#### Text extracted from each page
:::

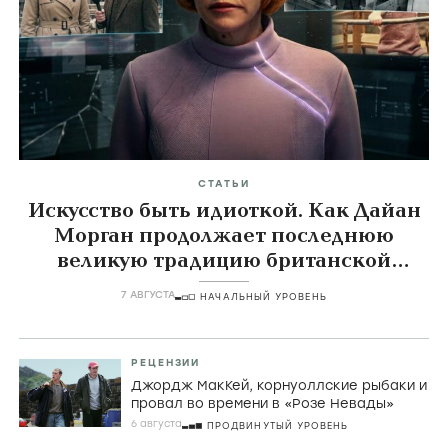
СТАТЬИ
Искусство быть идиоткой. Как Дайан
Морган продолжает последнюю
великую традицию британской
комедии
7 АВГУСТА
НАЧАЛЬНЫЙ УРОВЕНЬ
РЕЦЕНЗИИ
Джордж МакКей, корнуоллские рыбаки и
провал во времени в «Розе Невады»
6 августа
ПРОДВИНУТЫЙ УРОВЕНЬ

:::

#### What the task requires
Reproduce the text lines of every item above verbatim, in the same order. Leave the pictures out of your output.

#### Task result
СТАТЬИ
Искусство быть идиоткой. Как Дайан
Морган продолжает последнюю
великую традицию британской
комедии
7 АВГУСТА
НАЧАЛЬНЫЙ УРОВЕНЬ
РЕЦЕНЗИИ
Джордж МакКей, корнуоллские рыбаки и
провал во времени в «Розе Невады»
6 августа
ПРОДВИНУТЫЙ УРОВЕНЬ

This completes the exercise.